Please restate the records below word for word, leaving out every picture.

● DATASET RECORDS:
============================================================
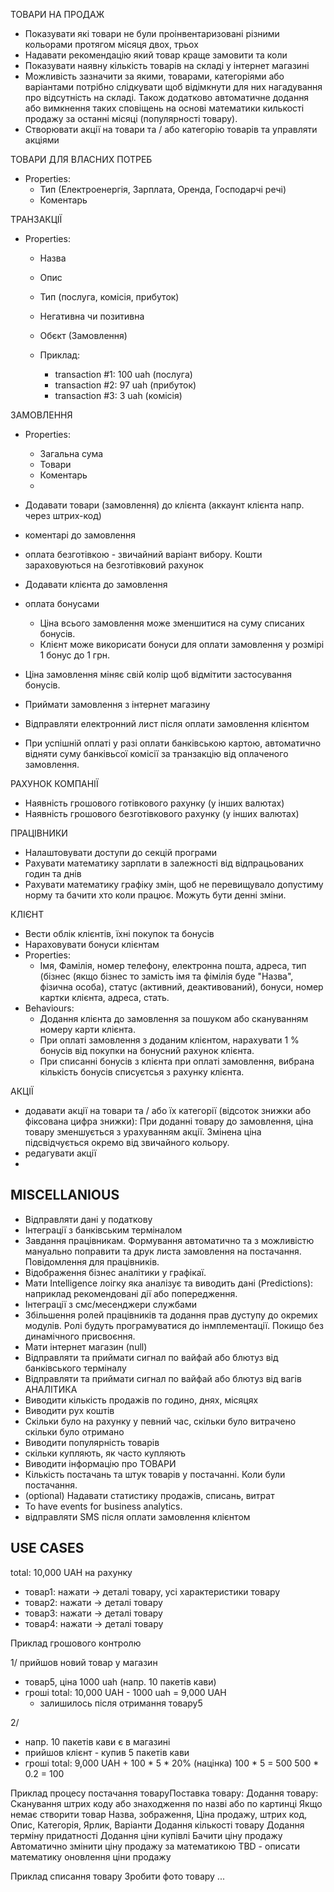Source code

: ТОВАРИ НА ПРОДАЖ

- Показувати які товари не були проінвентаризовані різними кольорами протягом місяця двох, трьох
- Надавати рекомендацію який товар краще замовити та коли
- Показувати наявну кількість товарів на складі у інтернет магазині
- Можливість зазначити за якими, товарами, категоріями або варіантами потрібно слідкувати щоб відімкнути для них нагадування про відсутність на складі. Також додатково автоматичне додання або вимкнення таких сповіщень на основі математики килькості продажу за останні місяці (популярності товару).
- Створювати акції на товари та / або категорію товарів та управляти акціями

ТОВАРИ ДЛЯ ВЛАСНИХ ПОТРЕБ
- Properties:
  - Тип (Електроенергія, Зарплата, Оренда, Господарчі речі)
  - Коментарь

ТРАНЗАКЦІЇ
- Properties:
  - Назва
  - Опис
  - Тип (послуга, комісія, прибуток)
  - Негативна чи позитивна
  - Обєкт (Замовлення)
 
  - Приклад:
    - transaction #1: 100 uah (послуга)
    - transaction #2: 97 uah (прибуток)
    - transaction #3: 3 uah (комісія)

ЗАМОВЛЕННЯ

- Properties:
  - Загальна сума
  - Товари
  - Коментарь
  - 

- Додавати товари (замовлення) до клієнта (аккаунт клієнта напр. через штрих-код)
- коментарі до замовлення
- оплата безготівкою - звичайний варіант вибору. Кошти зараховуються на безготівковий рахунок
- Додавати клієнта до замовлення
- оплата бонусами
  - Ціна всього замовлення може зменшитися на суму списаних бонусів.
  - Клієнт може викорисати бонуси для оплати замовлення у розмірі 1 бонус до 1 грн.
- Ціна замовлення міняє свій колір щоб відмітити застосування бонусів.
- Приймати замовлення з інтернет магазину
- Відправляти електронний лист після оплати замовлення клієнтом
- При успішній оплаті у разі оплати банківською картою, автоматично відняти суму банківьсої комісії за транзакцію від оплаченого замовлення.
  
РАХУНОК КОМПАНІЇ
- Наявність грошового готівкового рахунку (у інших валютах)
- Наявність грошового безготівкового рахунку (у інших валютах)

ПРАЦІВНИКИ
- Налаштовувати доступи до секцій програми
- Рахувати математику зарплати в залежності від відпрацьованих годин та днів
- Рахувати математику графіку змін, щоб не перевищувало допустиму норму та бачити хто коли працює. Можуть бути денні зміни.

КЛІЄНТ
- Вести облік клієнтів, їхні покупок та бонусів
- Нараховувати бонуси клієнтам
- Properties:
  - Імя, Фамілія, номер телефону, електронна пошта, адреса, тип (бізнес (якщо бізнес то замість імя та фімілія буде "Назва", фізична особа), статус (активний, деактивований), бонуси, номер картки клієнта, адреса, стать.
- Behaviours:
  - Додання клієнта до замовлення за пошуком або скануванням номеру карти клієнта.
  - При оплаті замовлення з доданим клієнтом, нарахувати 1 % бонусів від покупки на бонусний рахунок клієнта.
  - При списанні бонусів з клієнта при оплаті замовлення, вибрана кількість бонусів списуєтсья з рахунку клієнта.

АКЦІЇ
- додавати акції на товари та / або їх категорії (відсоток знижки або фіксована цифра знижки):
  При доданні товару до замовлення, ціна товару зменшується з урахуванням акції. Змінена ціна підсвідчується окремо від звичайного кольору.
- редагувати акції
- 

## MISCELLANIOUS
- Відправляти дані у податкову
- Інтеграції з банківським терміналом
- Завдання працівникам. Формування автоматично та з можливістю мануально поправити та друк листа замовлення на постачання. Повідомлення для працівників.
- Відображення бізнес аналітики у графікаї.
- Мати Intelligence лоігку яка аналізує та виводить дані (Predictions): наприклад рекомендовані дії або попередження.
- Інтеграції з смс/месенджери службами
- Збільшення ролей працівників та додання прав дуступу до окремих модулів. Ролі будуть програмуватися до інмплементації. Покищо без динамічного присвоєння.
- Мати інтернет магазин (null)
- Відправляти та приймати сигнал по вайфай або блютуз від банківського терміналу
- Відправляти та приймати сигнал по вайфай або блютуз від вагів
АНАЛІТИКА
- Виводити кількість продажів по годино, днях, місяцях
- Виводити рух коштів
- Скільки було на рахунку у певний час, скільки було витрачено скільки було отримано 
- Виводити популярність товарів
- скільки купляють, як часто купляють
- Виводити інформацію про ТОВАРИ
- Кількість постачань та штук товарів у постачанні. Коли були постачання.
- (optional) Надавати статистику продажів, списань, витрат
- To have events for business analytics.
- відправляти SMS після оплати замовлення клієнтом

  
## USE CASES

total: 10,000 UAH на рахунку

- товар1: нажати -> деталі товару, усі характеристики товару
- товар2: нажати -> деталі товару
- товар3: нажати -> деталі товару
- товар4: нажати -> деталі товару 


Приклад грошового контролю

1/ прийшов новий товар у магазин
- товар5, ціна 1000 uah (напр. 10 пакетів кави)
- гроші total: 10,000 UAH - 1000 uah = 9,000 UAH
  - залишилось після отримання товару5

2/ 
- напр. 10 пакетів кави є в магазині
- прийшов клієнт - купив 5 пакетів кави
- гроші total: 9,000 UAH + 100 * 5 * 20% (націнка)
100 * 5 = 500
500 * 0.2 = 100

Приклад процесу постачання товаруПоставка товару:
    Додання товару:
        Сканування штрих коду або знаходження по назві або по картинці
            Якщо немає створити товар
                Назва, зображення, Ціна продажу, штрих код, Опис, Категорія, Ярлик, Варіанти
        Додання кількості товару
        Додання терміну придатності
        Додання ціни купівлі
        Бачити ціну продажу
        Автоматично змінити ціну продажу за математикою
        TBD - описати математику оновлення ціни продажу

Приклад списання товару
  Зробити фото товару
  ...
============================================================
● YOUR SOLUTION:
Source code

: ТОВАРИ НА ПРОДАЖ

- Показувати які товари не були проінвентаризовані різними кольорами протягом місяця двох, трьох
- Надавати рекомендацію який товар краще замовити та коли
- Показувати наявну кількість товарів на складі у інтернет магазині
- Можливість зазначити за якими, товарами, категоріями або варіантами потрібно слідкувати щоб відімкнути для них нагадування про відсутність на складі. Також додатково автоматичне додання або вимкнення таких сповіщень на основі математики килькості продажу за останні місяці (популярності товару).
- Створювати акції на товари та / або категорію товарів та управляти акціями

ТОВАРИ ДЛЯ ВЛАСНИХ ПОТРЕБ
- Properties:
  - Тип (Електроенергія, Зарплата, Оренда, Господарчі речі)
  - Коментарь

ТРАНЗАКЦІЇ
- Properties:
  - Назва
  - Опис
  - Тип (послуга, комісія, прибуток)
  - Негативна чи позитивна
  - Обєкт (Замовлення)
 
  - Приклад:
    - transaction #1: 100 uah (послуга)
    - transaction #2: 97 uah (прибуток)
    - transaction #3: 3 uah (комісія)

ЗАМОВЛЕННЯ

- Properties:
  - Загальна сума
  - Товари
  - Коментарь
  - 

- Додавати товари (замовлення) до клієнта (аккаунт клієнта напр. через штрих-код)
- коментарі до замовлення
- оплата безготівкою - звичайний варіант вибору. Кошти зараховуються на безготівковий рахунок
- Додавати клієнта до замовлення
- оплата бонусами
  - Ціна всього замовлення може зменшитися на суму списаних бонусів.
  - Клієнт може викорисати бонуси для оплати замовлення у розмірі 1 бонус до 1 грн.
- Ціна замовлення міняє свій колір щоб відмітити застосування бонусів.
- Приймати замовлення з інтернет магазину
- Відправляти електронний лист після оплати замовлення клієнтом
- При успішній оплаті у разі оплати банківською картою, автоматично відняти суму банківьсої комісії за транзакцію від оплаченого замовлення.
  
РАХУНОК КОМПАНІЇ
- Наявність грошового готівкового рахунку (у інших валютах)
- Наявність грошового безготівкового рахунку (у інших валютах)

ПРАЦІВНИКИ
- Налаштовувати доступи до секцій програми
- Рахувати математику зарплати в залежності від відпрацьованих годин та днів
- Рахувати математику графіку змін, щоб не перевищувало допустиму норму та бачити хто коли працює. Можуть бути денні зміни.

КЛІЄНТ
- Вести облік клієнтів, їхні покупок та бонусів
- Нараховувати бонуси клієнтам
- Properties:
  - Імя, Фамілія, номер телефону, електронна пошта, адреса, тип (бізнес (якщо бізнес то замість імя та фімілія буде "Назва", фізична особа), статус (активний, деактивований), бонуси, номер картки клієнта, адреса, стать.
- Behaviours:
  - Додання клієнта до замовлення за пошуком або скануванням номеру карти клієнта.
  - При оплаті замовлення з доданим клієнтом, нарахувати 1 % бонусів від покупки на бонусний рахунок клієнта.
  - При списанні бонусів з клієнта при оплаті замовлення, вибрана кількість бонусів списуєтсья з рахунку клієнта.

АКЦІЇ
- додавати акції на товари та / або їх категорії (відсоток знижки або фіксована цифра знижки):
  При доданні товару до замовлення, ціна товару зменшується з урахуванням акції. Змінена ціна підсвідчується окремо від звичайного кольору.
- редагувати акції
- 

## MISCELLANIOUS
- Відправляти дані у податкову
- Інтеграції з банківським терміналом
- Завдання працівникам. Формування автоматично та з можливістю мануально поправити та друк листа замовлення на постачання. Повідомлення для працівників.
- Відображення бізнес аналітики у графікаї.
- Мати Intelligence лоігку яка аналізує та виводить дані (Predictions): наприклад рекомендовані дії або попередження.
- Інтеграції з смс/месенджери службами
- Збільшення ролей працівників та додання прав дуступу до окремих модулів. Ролі будуть програмуватися до інмплементації. Покищо без динамічного присвоєння.
- Мати інтернет магазин (null)
- Відправляти та приймати сигнал по вайфай або блютуз від банківського терміналу
- Відправляти та приймати сигнал по вайфай або блютуз від вагів
АНАЛІТИКА
- Виводити кількість продажів по годино, днях, місяцях
- Виводити рух коштів
- Скільки було на рахунку у певний час, скільки було витрачено скільки було отримано 
- Виводити популярність товарів
- скільки купляють, як часто купляють
- Виводити інформацію про ТОВАРИ
- Кількість постачань та штук товарів у постачанні. Коли були постачання.
- (optional) Надавати статистику продажів, списань, витрат
- To have events for business analytics.
- відправляти SMS після оплати замовлення клієнтом

  
## USE CASES

total: 10,000 UAH на рахунку

- товар1: нажати -> деталі товару, усі характеристики товару
- товар2: нажати -> деталі товару
- товар3: нажати -> деталі товару
- товар4: нажати -> деталі товару 


Приклад грошового контролю

1/ прийшов новий товар у магазин
- товар5, ціна 1000 uah (напр. 10 пакетів кави)
- гроші total: 10,000 UAH - 1000 uah = 9,000 UAH
  - залишилось після отримання товару5

2/ 
- напр. 10 пакетів кави є в магазині
- прийшов клієнт - купив 5 пакетів кави
- гроші total: 9,000 UAH + 100 * 5 * 20% (націнка)
100 * 5 = 500
500 * 0.2 = 100

Приклад процесу постачання товаруПоставка товару:
    Додання товару:
        Сканування штрих коду або знаходження по назві або по картинці
            Якщо немає створити товар
                Назва, зображення, Ціна продажу, штрих код, Опис, Категорія, Ярлик, Варіанти
        Додання кількості товару
        Додання терміну придатності
        Додання ціни купівлі
        Бачити ціну продажу
        Автоматично змінити ціну продажу за математикою
        TBD - описати математику оновлення ціни продажу

Приклад списання товару
  Зробити фото товару
  ...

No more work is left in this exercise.